** BEGIN **
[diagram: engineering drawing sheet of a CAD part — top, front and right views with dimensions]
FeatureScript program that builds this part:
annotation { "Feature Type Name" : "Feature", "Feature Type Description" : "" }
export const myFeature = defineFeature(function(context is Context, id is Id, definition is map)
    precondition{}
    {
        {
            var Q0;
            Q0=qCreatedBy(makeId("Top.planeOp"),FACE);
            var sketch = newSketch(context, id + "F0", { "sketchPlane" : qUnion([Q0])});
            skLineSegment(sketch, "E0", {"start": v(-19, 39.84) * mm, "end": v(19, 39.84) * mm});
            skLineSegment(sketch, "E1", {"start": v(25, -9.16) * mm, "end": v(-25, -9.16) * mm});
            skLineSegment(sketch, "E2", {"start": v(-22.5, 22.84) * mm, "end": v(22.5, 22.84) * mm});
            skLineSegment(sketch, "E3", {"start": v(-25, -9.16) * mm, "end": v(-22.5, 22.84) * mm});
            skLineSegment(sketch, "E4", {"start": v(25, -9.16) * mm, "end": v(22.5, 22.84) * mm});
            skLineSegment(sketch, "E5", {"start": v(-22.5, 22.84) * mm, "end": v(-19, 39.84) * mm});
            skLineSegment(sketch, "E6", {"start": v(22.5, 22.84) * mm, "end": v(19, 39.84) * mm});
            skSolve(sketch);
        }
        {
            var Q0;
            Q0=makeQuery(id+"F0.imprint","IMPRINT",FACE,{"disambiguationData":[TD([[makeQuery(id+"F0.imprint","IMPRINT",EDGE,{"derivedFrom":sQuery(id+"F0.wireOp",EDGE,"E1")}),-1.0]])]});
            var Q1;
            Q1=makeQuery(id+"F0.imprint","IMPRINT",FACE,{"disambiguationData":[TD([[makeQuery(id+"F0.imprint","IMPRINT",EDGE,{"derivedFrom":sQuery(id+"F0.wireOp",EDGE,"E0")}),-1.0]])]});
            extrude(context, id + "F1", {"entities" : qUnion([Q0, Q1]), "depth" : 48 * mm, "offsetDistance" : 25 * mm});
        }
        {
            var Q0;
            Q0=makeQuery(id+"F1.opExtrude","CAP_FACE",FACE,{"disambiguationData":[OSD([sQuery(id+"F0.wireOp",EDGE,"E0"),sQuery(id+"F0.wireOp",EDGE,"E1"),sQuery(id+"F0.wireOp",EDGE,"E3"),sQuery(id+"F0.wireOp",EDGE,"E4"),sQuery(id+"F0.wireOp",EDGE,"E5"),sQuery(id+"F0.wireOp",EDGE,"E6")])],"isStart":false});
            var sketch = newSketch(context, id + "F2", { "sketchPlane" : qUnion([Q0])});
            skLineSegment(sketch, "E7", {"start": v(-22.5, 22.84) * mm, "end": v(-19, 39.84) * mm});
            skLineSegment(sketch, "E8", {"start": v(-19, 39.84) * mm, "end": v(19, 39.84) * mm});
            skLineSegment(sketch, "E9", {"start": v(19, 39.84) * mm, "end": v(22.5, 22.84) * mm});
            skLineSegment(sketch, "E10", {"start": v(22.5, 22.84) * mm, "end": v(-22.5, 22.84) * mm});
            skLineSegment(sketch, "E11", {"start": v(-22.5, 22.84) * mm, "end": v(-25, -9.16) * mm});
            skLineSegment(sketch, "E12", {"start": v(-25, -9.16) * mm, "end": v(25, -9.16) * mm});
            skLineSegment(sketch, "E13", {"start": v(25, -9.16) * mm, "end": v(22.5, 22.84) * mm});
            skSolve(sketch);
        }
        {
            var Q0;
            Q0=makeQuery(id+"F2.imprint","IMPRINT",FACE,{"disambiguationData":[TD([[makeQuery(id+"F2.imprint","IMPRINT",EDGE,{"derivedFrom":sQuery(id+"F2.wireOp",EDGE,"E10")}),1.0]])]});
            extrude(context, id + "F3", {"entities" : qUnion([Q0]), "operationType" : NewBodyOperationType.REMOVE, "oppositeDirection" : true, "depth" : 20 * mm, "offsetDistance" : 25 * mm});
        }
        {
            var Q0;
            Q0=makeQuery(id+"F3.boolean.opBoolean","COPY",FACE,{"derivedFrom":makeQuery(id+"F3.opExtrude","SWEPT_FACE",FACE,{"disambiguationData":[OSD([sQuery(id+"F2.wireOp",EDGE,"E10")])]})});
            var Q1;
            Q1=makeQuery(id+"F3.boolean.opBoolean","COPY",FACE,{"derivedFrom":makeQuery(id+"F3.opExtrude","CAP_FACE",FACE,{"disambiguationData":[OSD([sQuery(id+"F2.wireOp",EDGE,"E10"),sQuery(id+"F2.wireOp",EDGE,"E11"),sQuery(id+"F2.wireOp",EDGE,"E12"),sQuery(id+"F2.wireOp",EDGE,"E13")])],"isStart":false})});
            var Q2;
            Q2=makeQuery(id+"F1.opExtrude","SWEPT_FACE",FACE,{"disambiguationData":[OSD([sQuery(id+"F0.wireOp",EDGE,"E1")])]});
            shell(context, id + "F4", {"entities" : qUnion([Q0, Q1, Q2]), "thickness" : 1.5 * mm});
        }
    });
** END **
Show each line from the rows above that contains the string "offsetDistance".

● SOLUTION BELOW:
            extrude(context, id + "F1", {"entities" : qUnion([Q0, Q1]), "depth" : 48 * mm, "offsetDistance" : 25 * mm});
            extrude(context, id + "F3", {"entities" : qUnion([Q0]), "operationType" : NewBodyOperationType.REMOVE, "oppositeDirection" : true, "depth" : 20 * mm, "offsetDistance" : 25 * mm});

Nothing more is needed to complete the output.